An Unhappy Anniversary

How did the night of November 8, 2016 end for you?

Were there tears? Were you panicked? Did you succumb to numb shock? Did you feel something akin to the momentary weightlessness when the trap door opens but before the noose snaps your neck?

I experienced the latter. Sitting in complete silence, not counting the victory speech spewing forth from televisions, I felt spacesick.

Trump’s reign has warped our sense of normalcy, so it’s helpful to recall where Democratic voters and many more non-voters were. The day started with mild optimism. Not for Hillary Clinton, per se, though there was a nation of pantsuit wearers for whom she was an avatar of blasting through the glass ceiling. It was the optimism that a ostensibly democratic system wouldn’t allow a serial abuser and racial demagogue into high office, that the slog — for even then Trump was exhausting — would soon be at an end.

The media narrative was reassuring in this respect. Polls by statistics wunderkind Nate Silver were touted with a kind of religious fervor. I wished I could share their relief; instead, a deep unease disquieted me. I knew, and had been saying for over a year, that Donald Trump was not a joke. He was a threat to democratic norms. He had less in common with the Republican Party than he did with Benito Mussolini. Electing him would spread the poison of fascism deep into the body politic. He was giving fresh voice to America’s ugly racism.

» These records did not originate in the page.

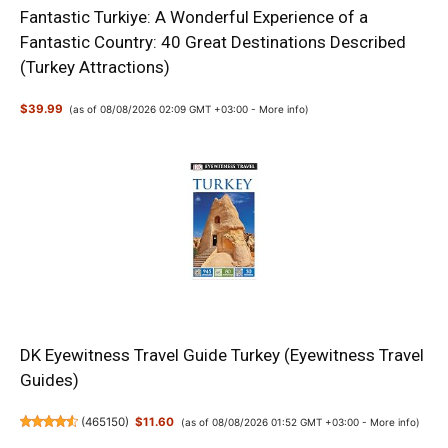
Fantastic Turkiye: A Wonderful Experience of a
Fantastic Country: 40 Great Destinations Described
(Turkey Attractions)
$39.99
(as of 08/08/2026 02:09 GMT +03:00 -
More info
)
DK Eyewitness Travel Guide Turkey (Eyewitness Travel
Guides)
(
465150
)
$11.60
(as of 08/08/2026 01:52 GMT +03:00 -
More info
)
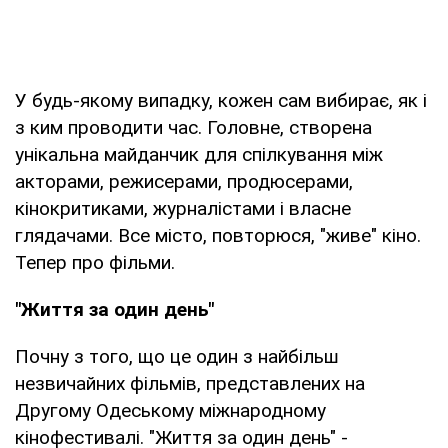
У будь-якому випадку, кожен сам вибирає, як і
з ким проводити час. Головне, створена
унікальна майданчик для спілкування між
акторами, режисерами, продюсерами,
кінокритиками, журналістами і власне
глядачами. Все місто, повторюся, "живе" кіно.
Тепер про фільми.
"Життя за один день"
Почну з того, що це один з найбільш
незвичайних фільмів, представлених на
Другому Одеському міжнародному
кінофестивалі. "Життя за один день" -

By the end of the night I knew how Cassandra felt.

It’s fitting that the electoral college, a product of the American system of slavery, was the mechanism that solidified our country’s reaction against its first black president. In many ways Donald Trump positions himself as the anti-Obama, the embodied spasm of white rage against the empowered Other. His election was no different. When it became clear Barack Obama had won in 2008, people spontaneously and joyously flowed into the streets. Even many of those who didn’t vote for him felt a cautious optimism about the possibilities of the American experiment. Suddenly the failures of neoliberalism seemed fleeting, a ghost ship passing in the night before the first light of the sun exorcised its terrors.

Eight years of calcified intransigence and growing racial resentment later, we’re under no such illusion. November 8th was the final unspooling of all that hope. In 2016 we were united only in grievance. A year to the day since Donald Trump was improbably elected, his presidency is a singularly corrosive force. America was never great, but what’s happening now threatens to unmake what small progress we were able to scrape together.